Rami Kaushal, Managing Director, Consulting & Valuation Services, India, Middle East & Africa, CBRE, said,“The tapering of COVID-19 restrictions, pent-up demand, and India’s relative affordability to other leading global destinations have led to a steady growth in demand for the hospitality sector after an almost two-year slowdown. The growing popularity of ‘bleisure’ (business + leisure) travel as well as a renewed focus on domestic, medical and religious tourism, has given us a glimpse of what the future holds for this sector. Further, COVID-19 has introduced sweeping changes in the operational aspects, thereby providing the hospitality sector room for evolution”.
New demand drivers spurring growth in the sector
- Renewed focus on domestic tourism
- Domestic visitor spending across India in 2021 stood at about USD 151 billion, a sharp rise from the previous year, which was hit by the onset of the COVID-19 pandemic and subsequent lockdowns. India also ranked fourth worldwide in terms of domestic travel and tourism expenditure that year.
- Infrastructure initiatives such as the launch of indigenous semi-high-speed trains, Vande Bharat Express, have also given a fillip to domestic tourism.
- Growing popularity of combining business with leisure travel (bleisure) post-COVID-19
- Often, executives now combine business with leisure trips – giving rise to ‘bleisure’ travel and ‘workcations’
- As a result, business hotels are expanding their array of services by including tour packages and pre-planned itineraries for the partners/families of the business traveller as well as wellness breaks in the form of jungle safaris and stargazing setups
- Further, homestays, which have historically been favoured by leisure travellers, are offering business services such as workspace furniture, Wi-Fi connectivity and play areas for children
- Changing face of religious tourism to alter the type of hospitality demand
- Religious tourism has always been a steady income generator for this sector
- Leading chains have already started to tap into the changing aspirations of religious tourists, most of who now seek clean, hygienic, and family-friendly accommodations for which they are ready to pay a premium
- Continued popularity of India as a medical tourist destination
- Some of the factors that are driving the country’s medical tourism is its state-of-the-art healthcare infrastructure, lower waiting time and capability to deliver world-class care at 30-35% lower cost than other countries
- Technology as a macro trend has already begun to permeate this segment. It is currently operating at two levels – digitalization of the guest experience by way of automated hotel processes for activities such as check-in/check-out; and digitalization of background processes for jobs such as hotel management and room bookings.

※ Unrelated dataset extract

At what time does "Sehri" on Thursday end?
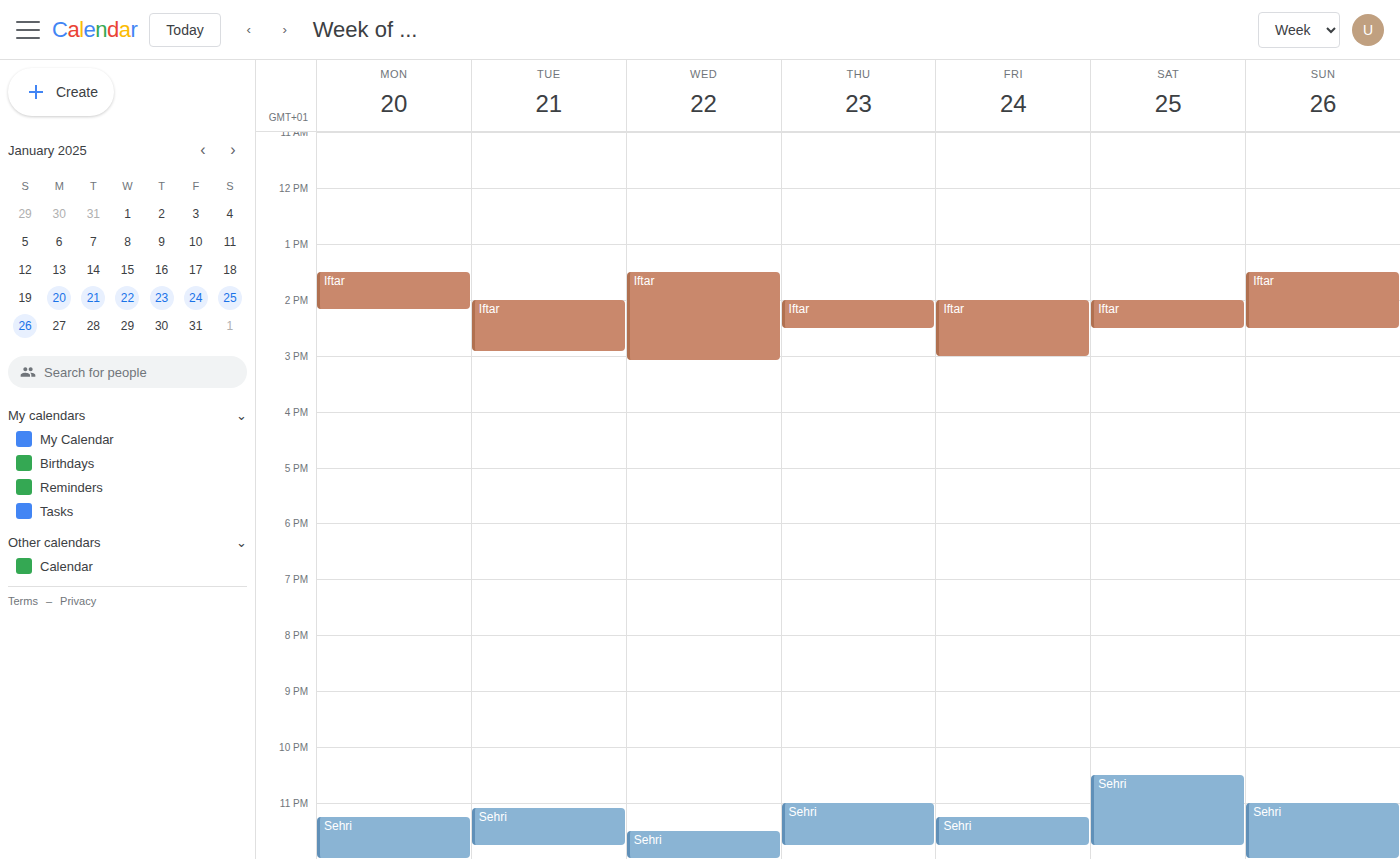
23:45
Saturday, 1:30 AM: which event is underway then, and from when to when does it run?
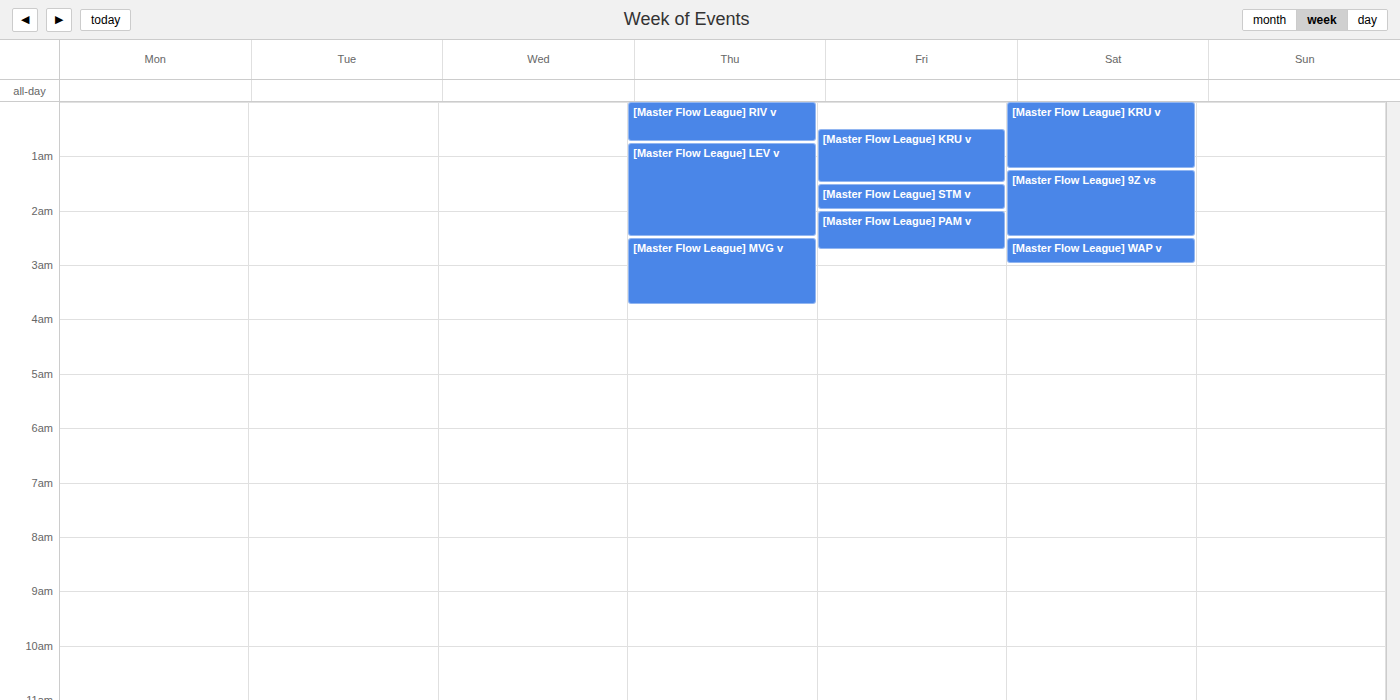
"[Master Flow League] 9Z vs", 1:15 AM to 2:30 AM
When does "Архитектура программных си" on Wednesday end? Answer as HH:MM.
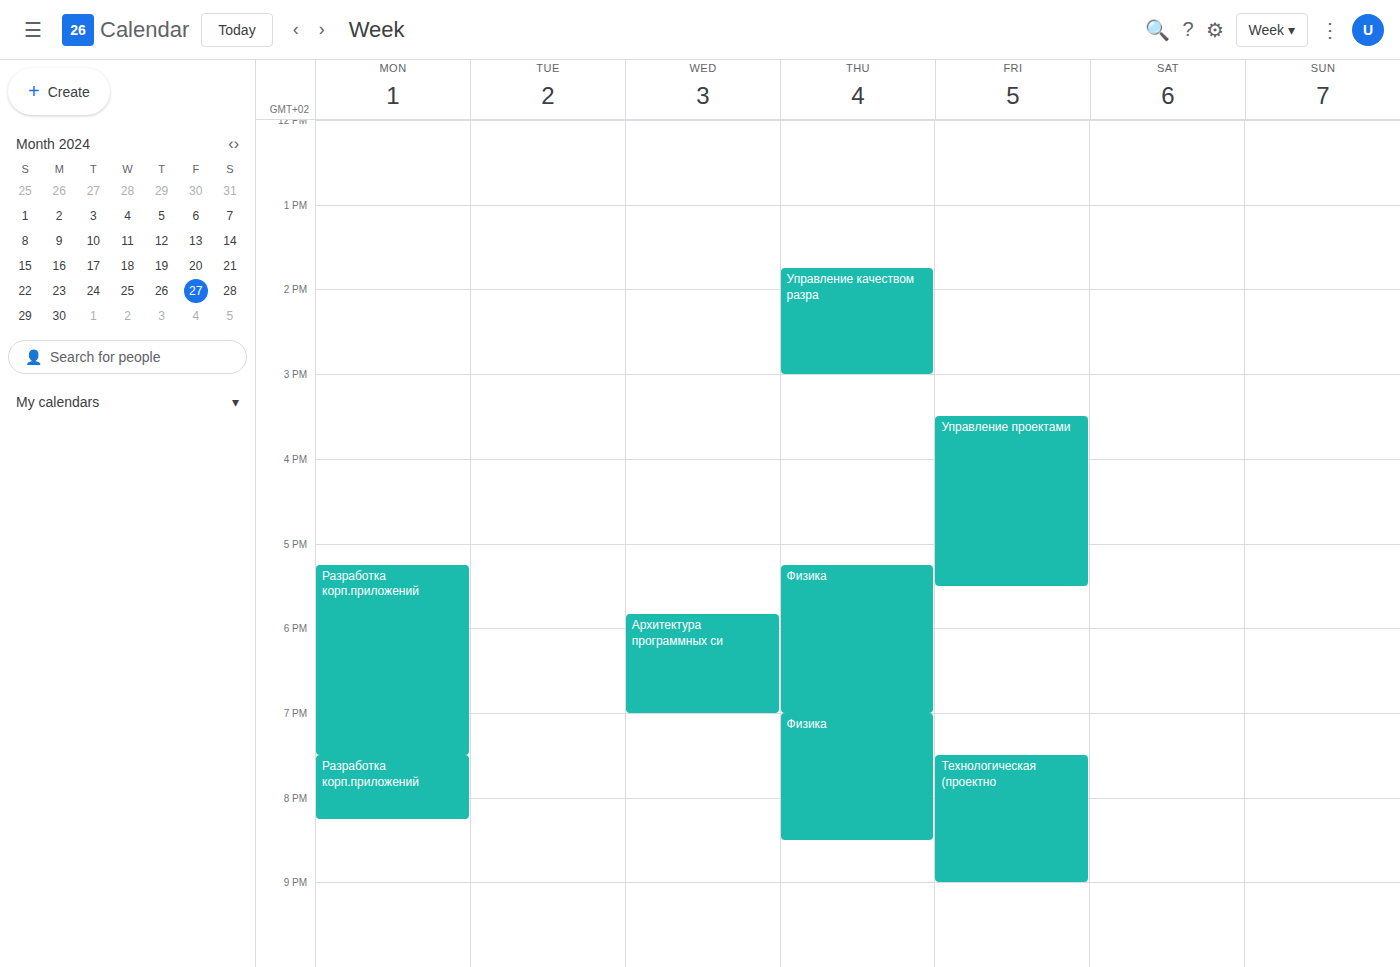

- Currently, ownership and management contracts are a more popular business model in India. However, as the country’s hotel market matures, brands are now considering deploying the franchising business model in India. Several international and Indian-origin brands are now exploring opportunities in franchising across positioning and brands. This trend accelerated in the aftermath of COVID-19 in India after travellers sought trusted brands as they started travelling again after almost two years.
- ESG has become a buzzword across businesses globally. Sustainable tourism is gaining traction as tourists become more conscious of the climate crisis, thus requiring hospitality players to embark on ESG journeys. Moreover, prominent hotel chains are now focusing on the S (social) and G (governance), in addition to the E (environmental) elements.